- What you have to do -
Retype the text of every item below line by line, keeping each character unchanged.

(Records from a collection)
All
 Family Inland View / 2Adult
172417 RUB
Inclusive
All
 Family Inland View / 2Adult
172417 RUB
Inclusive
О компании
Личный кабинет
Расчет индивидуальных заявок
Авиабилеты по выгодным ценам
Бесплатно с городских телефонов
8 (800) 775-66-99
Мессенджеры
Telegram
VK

- Solution -
All
 Family Inland View / 2Adult
172417 RUB
Inclusive
All
 Family Inland View / 2Adult
172417 RUB
Inclusive
О компании
Личный кабинет
Расчет индивидуальных заявок
Авиабилеты по выгодным ценам
Бесплатно с городских телефонов
8 (800) 775-66-99
Мессенджеры
Telegram
VK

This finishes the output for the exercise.